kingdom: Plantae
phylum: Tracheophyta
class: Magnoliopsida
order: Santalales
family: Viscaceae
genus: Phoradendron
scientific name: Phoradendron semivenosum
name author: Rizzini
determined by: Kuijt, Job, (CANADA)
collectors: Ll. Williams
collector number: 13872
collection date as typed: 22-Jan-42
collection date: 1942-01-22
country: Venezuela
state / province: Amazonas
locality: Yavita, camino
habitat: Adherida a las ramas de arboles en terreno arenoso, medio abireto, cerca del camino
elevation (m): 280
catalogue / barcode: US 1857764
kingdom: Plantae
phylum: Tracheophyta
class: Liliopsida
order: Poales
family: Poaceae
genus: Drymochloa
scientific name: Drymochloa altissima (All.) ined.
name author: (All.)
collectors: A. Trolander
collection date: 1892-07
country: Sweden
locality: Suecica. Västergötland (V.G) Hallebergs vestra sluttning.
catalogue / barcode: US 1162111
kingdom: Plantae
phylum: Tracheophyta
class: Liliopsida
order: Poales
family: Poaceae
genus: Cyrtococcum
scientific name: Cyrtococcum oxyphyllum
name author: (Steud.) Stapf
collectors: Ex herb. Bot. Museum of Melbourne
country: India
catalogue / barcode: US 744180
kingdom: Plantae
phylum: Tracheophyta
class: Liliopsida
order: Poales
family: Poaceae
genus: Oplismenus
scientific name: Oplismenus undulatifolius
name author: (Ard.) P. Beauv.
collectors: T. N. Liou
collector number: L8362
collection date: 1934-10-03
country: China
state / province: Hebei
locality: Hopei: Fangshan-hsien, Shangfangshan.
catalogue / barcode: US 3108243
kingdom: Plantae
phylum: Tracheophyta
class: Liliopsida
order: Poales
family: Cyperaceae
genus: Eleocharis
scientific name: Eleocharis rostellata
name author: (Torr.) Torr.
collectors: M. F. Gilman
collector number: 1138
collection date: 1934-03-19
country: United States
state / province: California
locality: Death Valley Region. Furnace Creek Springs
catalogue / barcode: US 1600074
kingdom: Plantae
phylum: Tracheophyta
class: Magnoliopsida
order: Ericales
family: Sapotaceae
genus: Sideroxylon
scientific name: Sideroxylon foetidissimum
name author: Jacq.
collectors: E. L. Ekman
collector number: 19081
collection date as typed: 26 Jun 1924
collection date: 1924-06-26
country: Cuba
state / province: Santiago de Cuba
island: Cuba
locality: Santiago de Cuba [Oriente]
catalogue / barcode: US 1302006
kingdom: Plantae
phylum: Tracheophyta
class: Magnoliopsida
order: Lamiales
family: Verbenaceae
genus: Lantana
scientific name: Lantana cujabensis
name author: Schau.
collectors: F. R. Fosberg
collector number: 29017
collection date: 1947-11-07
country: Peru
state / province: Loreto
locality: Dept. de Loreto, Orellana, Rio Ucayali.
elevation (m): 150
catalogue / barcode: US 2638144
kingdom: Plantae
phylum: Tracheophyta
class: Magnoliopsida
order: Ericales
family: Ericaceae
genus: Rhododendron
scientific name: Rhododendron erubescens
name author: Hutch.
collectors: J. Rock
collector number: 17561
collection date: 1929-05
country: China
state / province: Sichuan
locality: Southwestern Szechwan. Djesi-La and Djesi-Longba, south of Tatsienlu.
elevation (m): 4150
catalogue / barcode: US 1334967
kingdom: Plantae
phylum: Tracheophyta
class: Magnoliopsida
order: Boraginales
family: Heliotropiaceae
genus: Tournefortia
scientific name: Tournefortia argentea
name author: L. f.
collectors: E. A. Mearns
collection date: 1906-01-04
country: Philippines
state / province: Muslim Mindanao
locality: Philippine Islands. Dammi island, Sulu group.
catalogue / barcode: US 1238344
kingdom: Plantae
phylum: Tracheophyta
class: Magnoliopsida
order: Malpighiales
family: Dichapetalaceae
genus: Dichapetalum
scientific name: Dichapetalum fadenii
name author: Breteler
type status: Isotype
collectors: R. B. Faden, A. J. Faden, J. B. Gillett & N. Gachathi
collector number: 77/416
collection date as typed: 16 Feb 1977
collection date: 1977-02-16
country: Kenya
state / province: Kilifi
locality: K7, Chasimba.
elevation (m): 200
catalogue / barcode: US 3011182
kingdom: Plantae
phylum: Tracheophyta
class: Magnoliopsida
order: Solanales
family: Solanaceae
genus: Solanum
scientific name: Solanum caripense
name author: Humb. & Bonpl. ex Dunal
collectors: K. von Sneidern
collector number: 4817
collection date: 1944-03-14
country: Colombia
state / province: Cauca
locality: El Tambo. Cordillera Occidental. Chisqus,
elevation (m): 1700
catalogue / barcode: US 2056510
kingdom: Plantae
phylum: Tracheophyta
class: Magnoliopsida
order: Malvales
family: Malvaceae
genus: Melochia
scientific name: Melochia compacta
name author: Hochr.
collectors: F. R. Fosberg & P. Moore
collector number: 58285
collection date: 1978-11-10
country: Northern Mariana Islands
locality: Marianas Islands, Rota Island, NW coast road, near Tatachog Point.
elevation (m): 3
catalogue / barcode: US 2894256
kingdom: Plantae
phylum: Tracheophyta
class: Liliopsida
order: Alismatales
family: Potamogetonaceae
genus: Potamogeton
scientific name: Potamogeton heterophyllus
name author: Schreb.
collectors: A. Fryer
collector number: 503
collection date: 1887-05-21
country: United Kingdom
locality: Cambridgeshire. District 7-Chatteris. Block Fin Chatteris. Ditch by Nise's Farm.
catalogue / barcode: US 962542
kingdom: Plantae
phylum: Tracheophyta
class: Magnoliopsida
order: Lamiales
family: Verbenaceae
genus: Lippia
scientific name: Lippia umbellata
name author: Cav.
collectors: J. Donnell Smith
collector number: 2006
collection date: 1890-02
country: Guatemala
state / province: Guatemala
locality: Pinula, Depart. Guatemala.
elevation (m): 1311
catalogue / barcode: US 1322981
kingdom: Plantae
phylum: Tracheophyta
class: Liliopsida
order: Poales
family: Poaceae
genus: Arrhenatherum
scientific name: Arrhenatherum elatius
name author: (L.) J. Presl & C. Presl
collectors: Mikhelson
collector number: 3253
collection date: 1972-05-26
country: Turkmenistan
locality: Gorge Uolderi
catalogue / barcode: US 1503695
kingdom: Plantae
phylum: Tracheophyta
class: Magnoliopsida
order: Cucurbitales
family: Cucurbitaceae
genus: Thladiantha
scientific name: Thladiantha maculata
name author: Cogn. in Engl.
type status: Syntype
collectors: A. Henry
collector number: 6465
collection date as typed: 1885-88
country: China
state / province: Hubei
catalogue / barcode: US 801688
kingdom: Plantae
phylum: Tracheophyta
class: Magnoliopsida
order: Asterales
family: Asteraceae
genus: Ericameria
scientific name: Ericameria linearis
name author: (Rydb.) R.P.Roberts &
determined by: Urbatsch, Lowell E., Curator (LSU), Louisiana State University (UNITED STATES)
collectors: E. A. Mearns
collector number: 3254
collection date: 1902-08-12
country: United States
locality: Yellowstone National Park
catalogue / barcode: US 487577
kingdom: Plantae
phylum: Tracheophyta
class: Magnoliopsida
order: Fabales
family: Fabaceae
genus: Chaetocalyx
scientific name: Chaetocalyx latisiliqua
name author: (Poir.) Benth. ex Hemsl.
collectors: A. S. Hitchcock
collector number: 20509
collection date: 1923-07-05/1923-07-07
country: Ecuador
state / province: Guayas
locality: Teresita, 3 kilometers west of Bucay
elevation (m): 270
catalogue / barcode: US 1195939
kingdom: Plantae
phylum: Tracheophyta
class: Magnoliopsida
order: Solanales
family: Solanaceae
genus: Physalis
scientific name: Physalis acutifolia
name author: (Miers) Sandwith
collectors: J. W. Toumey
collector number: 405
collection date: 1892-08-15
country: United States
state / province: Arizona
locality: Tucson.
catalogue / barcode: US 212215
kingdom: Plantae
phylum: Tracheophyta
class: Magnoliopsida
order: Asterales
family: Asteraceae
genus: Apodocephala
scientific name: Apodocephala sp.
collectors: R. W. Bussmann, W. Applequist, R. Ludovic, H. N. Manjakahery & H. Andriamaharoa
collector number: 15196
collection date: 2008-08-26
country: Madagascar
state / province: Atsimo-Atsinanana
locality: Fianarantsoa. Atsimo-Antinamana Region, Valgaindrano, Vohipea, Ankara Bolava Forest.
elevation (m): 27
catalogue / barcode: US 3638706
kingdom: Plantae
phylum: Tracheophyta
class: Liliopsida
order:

◆ ◆ ◆ ◆ ◆

_목표_: 기록에서 "locality: Pinula, Depart. Guatemala." 문구가 있는 줄에서 시작해 "locality: Tucson." 문구가 있는 줄에서 멈추세요. 양 끝 줄을 포함한 그 줄들을 글자 하나 바꾸지 말고 출력하세요.

_응답_:
locality: Pinula, Depart. Guatemala.
elevation (m): 1311
catalogue / barcode: US 1322981
kingdom: Plantae
phylum: Tracheophyta
class: Liliopsida
order: Poales
family: Poaceae
genus: Arrhenatherum
scientific name: Arrhenatherum elatius
name author: (L.) J. Presl & C. Presl
collectors: Mikhelson
collector number: 3253
collection date: 1972-05-26
country: Turkmenistan
locality: Gorge Uolderi
catalogue / barcode: US 1503695
kingdom: Plantae
phylum: Tracheophyta
class: Magnoliopsida
order: Cucurbitales
family: Cucurbitaceae
genus: Thladiantha
scientific name: Thladiantha maculata
name author: Cogn. in Engl.
type status: Syntype
collectors: A. Henry
collector number: 6465
collection date as typed: 1885-88
country: China
state / province: Hubei
catalogue / barcode: US 801688
kingdom: Plantae
phylum: Tracheophyta
class: Magnoliopsida
order: Asterales
family: Asteraceae
genus: Ericameria
scientific name: Ericameria linearis
name author: (Rydb.) R.P.Roberts &
determined by: Urbatsch, Lowell E., Curator (LSU), Louisiana State University (UNITED STATES)
collectors: E. A. Mearns
collector number: 3254
collection date: 1902-08-12
country: United States
locality: Yellowstone National Park
catalogue / barcode: US 487577
kingdom: Plantae
phylum: Tracheophyta
class: Magnoliopsida
order: Fabales
family: Fabaceae
genus: Chaetocalyx
scientific name: Chaetocalyx latisiliqua
name author: (Poir.) Benth. ex Hemsl.
collectors: A. S. Hitchcock
collector number: 20509
collection date: 1923-07-05/1923-07-07
country: Ecuador
state / province: Guayas
locality: Teresita, 3 kilometers west of Bucay
elevation (m): 270
catalogue / barcode: US 1195939
kingdom: Plantae
phylum: Tracheophyta
class: Magnoliopsida
order: Solanales
family: Solanaceae
genus: Physalis
scientific name: Physalis acutifolia
name author: (Miers) Sandwith
collectors: J. W. Toumey
collector number: 405
collection date: 1892-08-15
country: United States
state / province: Arizona
locality: Tucson.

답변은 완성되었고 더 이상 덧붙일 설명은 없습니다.